Why is there a sonic boom when something breaks the sound barrier?



  1. 0 Votes

    This is a really good question. As any object travels through the atmosphere, it produces air pressure waves (just like a boat travelling through the ocean produces waves). When the speed of the object surpasses the speed of sound, these air pressure waves coalesce, forming a shock wave which “travels forward from the generation or ‘release point'”.  If the object maintains supersonic speeds, it is constantly releasing these shock waves. The sonic boom which we hear is therefore the sound of the building up and releasing of the pressure these shock waves create, known as the “peak overpressure”.
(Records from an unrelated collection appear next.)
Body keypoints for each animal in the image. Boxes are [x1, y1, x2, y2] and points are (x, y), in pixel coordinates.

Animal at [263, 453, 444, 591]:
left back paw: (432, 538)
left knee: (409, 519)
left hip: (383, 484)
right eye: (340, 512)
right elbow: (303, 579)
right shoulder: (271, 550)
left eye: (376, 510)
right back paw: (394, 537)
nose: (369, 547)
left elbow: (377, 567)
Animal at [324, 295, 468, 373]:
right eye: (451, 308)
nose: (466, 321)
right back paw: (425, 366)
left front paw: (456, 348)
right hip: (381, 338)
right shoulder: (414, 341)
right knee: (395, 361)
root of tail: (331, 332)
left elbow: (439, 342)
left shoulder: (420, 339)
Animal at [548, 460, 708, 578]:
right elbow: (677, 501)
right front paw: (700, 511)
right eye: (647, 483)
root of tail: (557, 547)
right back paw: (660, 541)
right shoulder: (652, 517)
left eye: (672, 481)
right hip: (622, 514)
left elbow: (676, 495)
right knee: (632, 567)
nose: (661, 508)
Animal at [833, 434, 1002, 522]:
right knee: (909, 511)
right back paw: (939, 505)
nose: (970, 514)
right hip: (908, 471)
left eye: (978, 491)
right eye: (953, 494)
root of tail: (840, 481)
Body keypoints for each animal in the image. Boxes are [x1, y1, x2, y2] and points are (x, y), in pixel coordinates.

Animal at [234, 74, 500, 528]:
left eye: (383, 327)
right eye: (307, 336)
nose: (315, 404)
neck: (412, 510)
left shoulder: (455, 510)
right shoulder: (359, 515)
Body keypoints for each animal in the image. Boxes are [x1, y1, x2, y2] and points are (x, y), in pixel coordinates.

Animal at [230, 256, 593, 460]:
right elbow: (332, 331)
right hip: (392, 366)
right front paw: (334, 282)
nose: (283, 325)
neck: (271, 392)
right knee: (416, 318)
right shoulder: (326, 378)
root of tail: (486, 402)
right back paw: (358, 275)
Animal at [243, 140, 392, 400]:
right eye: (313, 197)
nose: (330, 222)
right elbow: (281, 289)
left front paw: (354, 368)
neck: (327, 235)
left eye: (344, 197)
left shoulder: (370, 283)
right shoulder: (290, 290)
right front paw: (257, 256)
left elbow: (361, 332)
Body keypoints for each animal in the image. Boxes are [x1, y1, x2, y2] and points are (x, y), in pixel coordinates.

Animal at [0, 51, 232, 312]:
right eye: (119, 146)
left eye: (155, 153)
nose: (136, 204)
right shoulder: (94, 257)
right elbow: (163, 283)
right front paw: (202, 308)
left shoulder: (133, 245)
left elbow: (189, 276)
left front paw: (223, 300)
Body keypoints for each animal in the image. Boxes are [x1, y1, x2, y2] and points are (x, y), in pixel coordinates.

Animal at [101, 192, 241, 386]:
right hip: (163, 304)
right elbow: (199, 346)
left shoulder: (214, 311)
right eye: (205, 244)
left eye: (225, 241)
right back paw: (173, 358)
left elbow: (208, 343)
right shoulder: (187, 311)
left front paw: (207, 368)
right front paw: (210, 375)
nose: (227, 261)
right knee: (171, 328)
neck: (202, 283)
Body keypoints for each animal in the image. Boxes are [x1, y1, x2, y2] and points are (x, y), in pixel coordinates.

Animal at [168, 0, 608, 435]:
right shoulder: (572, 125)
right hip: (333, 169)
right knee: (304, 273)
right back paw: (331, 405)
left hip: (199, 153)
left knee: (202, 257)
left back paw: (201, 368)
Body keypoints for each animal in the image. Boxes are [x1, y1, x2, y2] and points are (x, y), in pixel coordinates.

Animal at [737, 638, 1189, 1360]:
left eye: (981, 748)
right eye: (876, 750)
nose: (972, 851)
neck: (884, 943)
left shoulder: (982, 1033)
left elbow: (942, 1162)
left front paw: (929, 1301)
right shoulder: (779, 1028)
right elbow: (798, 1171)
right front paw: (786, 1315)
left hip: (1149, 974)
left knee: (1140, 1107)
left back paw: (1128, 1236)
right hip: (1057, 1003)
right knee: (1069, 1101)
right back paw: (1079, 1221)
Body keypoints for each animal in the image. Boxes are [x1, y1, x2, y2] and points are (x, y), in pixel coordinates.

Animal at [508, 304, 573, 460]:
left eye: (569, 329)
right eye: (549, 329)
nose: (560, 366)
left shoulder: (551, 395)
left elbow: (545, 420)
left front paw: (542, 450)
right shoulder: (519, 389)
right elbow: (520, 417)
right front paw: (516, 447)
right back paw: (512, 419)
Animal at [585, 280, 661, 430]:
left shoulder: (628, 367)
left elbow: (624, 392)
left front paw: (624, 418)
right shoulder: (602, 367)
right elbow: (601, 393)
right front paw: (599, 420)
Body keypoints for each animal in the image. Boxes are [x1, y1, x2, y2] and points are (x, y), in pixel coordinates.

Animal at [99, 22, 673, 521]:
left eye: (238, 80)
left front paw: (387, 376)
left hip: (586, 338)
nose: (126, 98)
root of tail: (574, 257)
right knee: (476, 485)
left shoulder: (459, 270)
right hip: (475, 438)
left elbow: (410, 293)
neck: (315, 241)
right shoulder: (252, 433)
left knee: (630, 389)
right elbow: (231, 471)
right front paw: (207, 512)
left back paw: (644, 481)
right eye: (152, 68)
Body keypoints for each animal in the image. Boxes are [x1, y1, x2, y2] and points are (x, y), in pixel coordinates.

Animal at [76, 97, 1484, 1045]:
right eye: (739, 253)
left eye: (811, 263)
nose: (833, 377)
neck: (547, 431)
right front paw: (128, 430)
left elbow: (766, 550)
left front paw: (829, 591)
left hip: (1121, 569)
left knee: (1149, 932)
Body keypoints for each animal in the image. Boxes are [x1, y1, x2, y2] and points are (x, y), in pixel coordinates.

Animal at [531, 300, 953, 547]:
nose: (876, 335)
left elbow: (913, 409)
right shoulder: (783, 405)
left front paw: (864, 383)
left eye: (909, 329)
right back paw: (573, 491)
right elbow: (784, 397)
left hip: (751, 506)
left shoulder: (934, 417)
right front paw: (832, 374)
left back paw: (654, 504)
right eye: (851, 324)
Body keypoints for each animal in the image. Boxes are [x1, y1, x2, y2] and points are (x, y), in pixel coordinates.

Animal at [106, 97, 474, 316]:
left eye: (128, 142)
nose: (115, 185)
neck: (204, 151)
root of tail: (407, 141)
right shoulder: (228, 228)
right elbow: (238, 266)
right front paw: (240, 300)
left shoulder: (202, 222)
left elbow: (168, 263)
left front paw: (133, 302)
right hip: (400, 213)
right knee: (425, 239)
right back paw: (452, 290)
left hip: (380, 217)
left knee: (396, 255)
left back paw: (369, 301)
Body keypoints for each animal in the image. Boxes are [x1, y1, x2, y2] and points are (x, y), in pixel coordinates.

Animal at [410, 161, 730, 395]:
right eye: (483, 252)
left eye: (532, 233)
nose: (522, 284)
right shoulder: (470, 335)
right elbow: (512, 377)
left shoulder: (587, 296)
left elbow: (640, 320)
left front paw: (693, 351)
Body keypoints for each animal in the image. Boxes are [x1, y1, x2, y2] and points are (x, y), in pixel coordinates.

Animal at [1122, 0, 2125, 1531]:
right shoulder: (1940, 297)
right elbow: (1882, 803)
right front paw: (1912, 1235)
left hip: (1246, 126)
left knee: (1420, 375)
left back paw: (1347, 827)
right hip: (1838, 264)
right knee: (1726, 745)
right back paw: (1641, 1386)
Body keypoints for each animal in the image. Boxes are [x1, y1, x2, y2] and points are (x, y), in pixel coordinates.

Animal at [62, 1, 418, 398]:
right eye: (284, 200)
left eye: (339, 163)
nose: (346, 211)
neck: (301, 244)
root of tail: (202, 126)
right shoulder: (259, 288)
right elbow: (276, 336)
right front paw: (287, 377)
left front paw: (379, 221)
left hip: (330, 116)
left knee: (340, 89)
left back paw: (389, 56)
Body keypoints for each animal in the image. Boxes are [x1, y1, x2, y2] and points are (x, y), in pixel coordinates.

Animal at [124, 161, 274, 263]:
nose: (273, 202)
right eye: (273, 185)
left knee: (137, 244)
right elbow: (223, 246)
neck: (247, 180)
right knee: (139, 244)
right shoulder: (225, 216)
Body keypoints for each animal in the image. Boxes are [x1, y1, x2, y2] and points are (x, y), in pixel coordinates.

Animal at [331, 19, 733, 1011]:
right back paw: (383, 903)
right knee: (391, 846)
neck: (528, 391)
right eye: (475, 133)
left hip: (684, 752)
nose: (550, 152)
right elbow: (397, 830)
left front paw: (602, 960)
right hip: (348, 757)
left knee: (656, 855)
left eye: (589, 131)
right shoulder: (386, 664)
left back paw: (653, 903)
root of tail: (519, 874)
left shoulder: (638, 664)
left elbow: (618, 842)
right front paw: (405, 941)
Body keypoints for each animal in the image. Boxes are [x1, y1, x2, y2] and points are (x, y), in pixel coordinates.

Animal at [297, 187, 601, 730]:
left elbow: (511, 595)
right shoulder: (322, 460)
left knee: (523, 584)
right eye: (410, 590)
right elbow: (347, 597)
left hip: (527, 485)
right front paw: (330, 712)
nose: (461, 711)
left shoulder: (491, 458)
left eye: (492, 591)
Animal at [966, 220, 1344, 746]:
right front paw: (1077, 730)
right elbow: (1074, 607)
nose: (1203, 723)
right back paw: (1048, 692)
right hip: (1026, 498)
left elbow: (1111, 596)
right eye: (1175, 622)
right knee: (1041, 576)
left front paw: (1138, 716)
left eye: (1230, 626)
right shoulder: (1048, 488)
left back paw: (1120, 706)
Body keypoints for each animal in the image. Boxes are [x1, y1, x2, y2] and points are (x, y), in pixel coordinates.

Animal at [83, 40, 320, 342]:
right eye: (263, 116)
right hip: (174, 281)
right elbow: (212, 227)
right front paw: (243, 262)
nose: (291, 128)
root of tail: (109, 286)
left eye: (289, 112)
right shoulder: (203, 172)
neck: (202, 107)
    For a video explanation of the same, see here:

  2. 0 Votes

    A very common analogy is that of boats creating wakes. When a boat moves slowly, the water makes waves in front of the boat that the boat flows through, but when the boat goes faster than the waves, it creates a V shape in the water with the point of the V at the nose of a boat, called a wake. In the air, sound moves in waves ahead of the plane, but when the plane goes faster than sound (about 700mph), the sound waves build up and combine, creating the sonic boom you can see and hear. Just like being on the lake after a boat goes by and the wake reaches a previously calm shore.

  3. 0 Votes

    A sonic boom is in many ways comparable to the wake on a boat.  Just as a boat creates a wake of waves, with a larger wake occurring with a faster boat, so too does a plane create a wake of sound when it flies past.  When the plane flies faster than the speed of sound, the sound waves produced travel slower than the plane, and therefore become more concentrated of a wake.  The resulting compound of sound waves creates a sonic boom, which is basically just a bunch of sound waves that are very close together, and occur suddenly (in your perception).

  4. 0 Votes

    The “sonic boom” noise is essentially the product of extreme air pressure around the air craft, bullet, etc in question. As an object moves through air, it creates sound waves (vibrating air) in front and behind it, much like the way water is disturbed around a moving boat. At mach 1 (the sound barrier, or speed of sound) these waves become so tightly packed that they create one “super wave” that emits the defining “sonic boom” sound.

    You could think of it like the 5 rings from the “Captain Planet” cartoon. When the power all five rings (earth, wind, fire, water, and heart) were combined, they released the power of Captain Planet. The sound waves moving around a super sonic airplane combine in an analogous way to create one “super sound” that is much louder than the individual waves would be separately.